La clause résolutoire est un levier efficace pour le bailleur confronté à un locataire défaillant, à condition qu’elle soit correctement stipulée dans le bail et que la procédure soit rigoureusement conduite. En effet, une clause irrégulière, un commandement entaché d’un vice de forme ou un encaissement de loyers après l’acquisition suffisent à priver le bailleur du bénéfice de la résiliation et à l’obliger à recommencer l’intégralité de la procédure.
Vous souhaitez vérifier la validité de la clause résolutoire de votre bail commercial ou engager une procédure contre un preneur qui ne respecte pas ses obligations ? Le cabinet Clément Poirier, avocat en bail commercial à Toulouse, vous accompagne à chaque étape pour sécuriser vos droits et défendre vos intérêts.

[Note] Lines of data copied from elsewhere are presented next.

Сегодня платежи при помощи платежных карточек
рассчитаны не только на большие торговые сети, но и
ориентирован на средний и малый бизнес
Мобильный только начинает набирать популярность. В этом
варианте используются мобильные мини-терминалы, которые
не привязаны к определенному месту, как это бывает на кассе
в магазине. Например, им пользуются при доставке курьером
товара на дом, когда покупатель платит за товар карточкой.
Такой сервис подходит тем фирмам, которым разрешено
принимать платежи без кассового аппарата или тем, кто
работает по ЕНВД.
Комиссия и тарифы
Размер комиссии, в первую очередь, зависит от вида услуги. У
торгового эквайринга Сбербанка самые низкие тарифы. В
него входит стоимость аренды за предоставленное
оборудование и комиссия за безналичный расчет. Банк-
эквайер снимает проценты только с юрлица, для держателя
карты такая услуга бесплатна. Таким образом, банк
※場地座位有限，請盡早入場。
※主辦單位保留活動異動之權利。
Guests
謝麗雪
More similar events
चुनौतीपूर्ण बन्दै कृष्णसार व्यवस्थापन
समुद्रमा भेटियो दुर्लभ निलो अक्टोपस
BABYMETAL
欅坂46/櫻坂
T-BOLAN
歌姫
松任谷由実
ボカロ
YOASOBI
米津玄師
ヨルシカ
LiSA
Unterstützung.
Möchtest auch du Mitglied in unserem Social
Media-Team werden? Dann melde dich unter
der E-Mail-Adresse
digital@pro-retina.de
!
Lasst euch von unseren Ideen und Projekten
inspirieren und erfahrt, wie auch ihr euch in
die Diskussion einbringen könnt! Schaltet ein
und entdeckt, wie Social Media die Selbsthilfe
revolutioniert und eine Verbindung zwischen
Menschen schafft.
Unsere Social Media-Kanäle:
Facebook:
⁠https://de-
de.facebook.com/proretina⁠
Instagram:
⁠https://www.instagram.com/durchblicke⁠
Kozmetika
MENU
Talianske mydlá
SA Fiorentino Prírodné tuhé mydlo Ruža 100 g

Contactez-nous !
FAQ — Clause résolutoire bail commercial
Qu’est-ce qu’une clause résolutoire dans un bail commercial ?
C’est une stipulation du contrat de bail qui permet au bailleur d’obtenir la résiliation automatique du bail de plein droit lorsque le locataire ne respecte pas une obligation expressément visée dans la clause, après un commandement demeuré infructueux pendant un mois.
Quels manquements peuvent déclencher la clause résolutoire ?
Tout manquement expressément visé dans le bail : impayés de loyer ou de charges, défaut d’assurance, non-respect de la destination des lieux, sous-location non autorisée, dégradation des locaux, non-exploitation. La clause ne peut jouer que pour les infractions qu’elle vise.
Comment activer la clause résolutoire ?
Le bailleur doit faire délivrer par un commissaire de justice un commandement de payer ou d’exécuter, mentionnant obligatoirement le délai d’un mois, les manquements reprochés et la référence à la clause résolutoire. Si le locataire ne régularise pas dans ce délai, la résiliation est acquise de plein droit. Il faut ensuite en demander la constatation au juge des référés.
Le locataire peut-il s’opposer à la clause résolutoire ?
Oui. Le locataire peut saisir le juge pour obtenir des délais et la suspension des effets de la clause, tant que la résiliation n’a pas été constatée par une décision définitive. Si le locataire se libère dans les délais accordés par le juge, la clause ne joue pas et le bail se poursuit.
Une clause résolutoire prévoyant un délai de 15 jours est-elle valable ?
Non. Depuis la loi Pinel du 18 juin 2014, une clause qui prévoit un délai inférieur à un mois est réputée non écrite dans son intégralité et non seulement amputée de la mention irrégulière. La Cour de cassation l’a confirmé dans deux arrêts du 6 novembre 2025. Le bailleur se retrouve alors sans clause résolutoire et doit passer par la résiliation judiciaire s’il souhaite mettre fin au bail.